Task brief
From the records, pick out and copy each line containing "down".

Available records
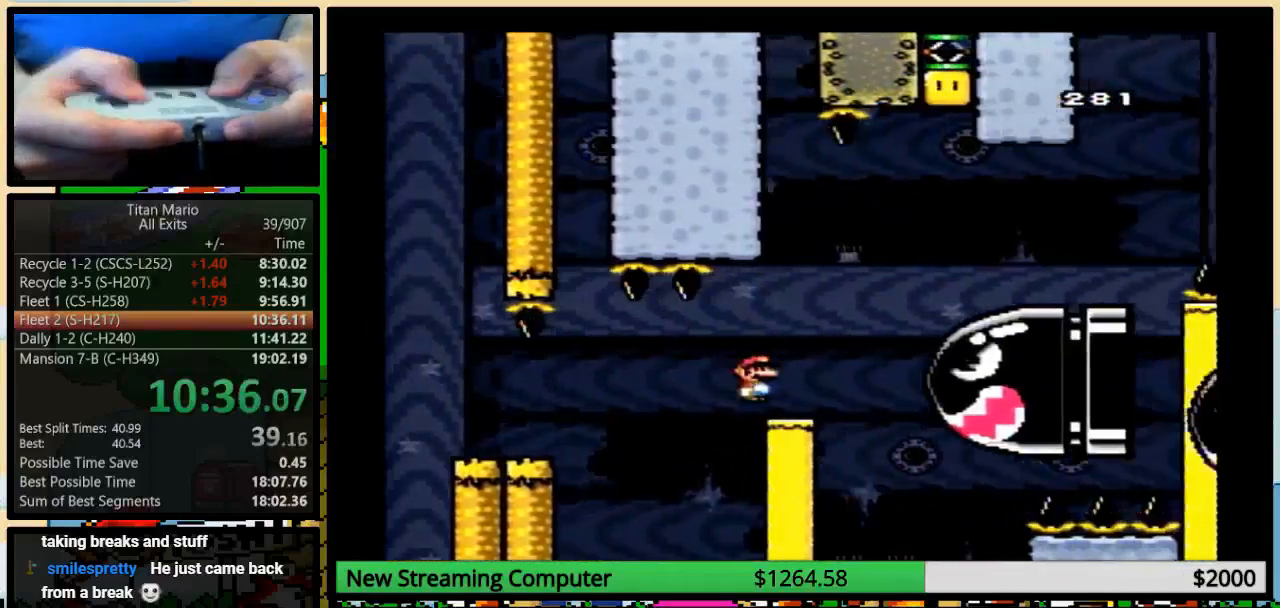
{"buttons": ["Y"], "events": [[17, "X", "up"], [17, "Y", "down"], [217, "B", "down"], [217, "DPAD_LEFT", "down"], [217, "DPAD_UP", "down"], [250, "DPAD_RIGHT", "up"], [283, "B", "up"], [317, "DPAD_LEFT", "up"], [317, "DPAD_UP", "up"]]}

==

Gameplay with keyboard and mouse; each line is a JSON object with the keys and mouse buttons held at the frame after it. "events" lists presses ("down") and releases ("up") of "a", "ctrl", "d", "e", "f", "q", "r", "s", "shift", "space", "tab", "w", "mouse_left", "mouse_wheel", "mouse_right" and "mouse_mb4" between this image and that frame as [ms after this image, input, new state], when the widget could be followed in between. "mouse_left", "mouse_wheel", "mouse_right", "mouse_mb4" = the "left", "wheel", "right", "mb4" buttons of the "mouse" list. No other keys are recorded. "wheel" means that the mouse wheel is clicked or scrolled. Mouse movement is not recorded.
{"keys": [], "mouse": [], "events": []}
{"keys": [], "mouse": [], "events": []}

Your solution
{"buttons": ["Y"], "events": [[17, "X", "up"], [17, "Y", "down"], [217, "B", "down"], [217, "DPAD_LEFT", "down"], [217, "DPAD_UP", "down"], [250, "DPAD_RIGHT", "up"], [283, "B", "up"], [317, "DPAD_LEFT", "up"], [317, "DPAD_UP", "up"]]}
Gameplay with keyboard and mouse; each line is a JSON object with the keys and mouse buttons held at the frame after it. "events" lists presses ("down") and releases ("up") of "a", "ctrl", "d", "e", "f", "q", "r", "s", "shift", "space", "tab", "w", "mouse_left", "mouse_wheel", "mouse_right" and "mouse_mb4" between this image and that frame as [ms after this image, input, new state], when the widget could be followed in between. "mouse_left", "mouse_wheel", "mouse_right", "mouse_mb4" = the "left", "wheel", "right", "mb4" buttons of the "mouse" list. No other keys are recorded. "wheel" means that the mouse wheel is clicked or scrolled. Mouse movement is not recorded.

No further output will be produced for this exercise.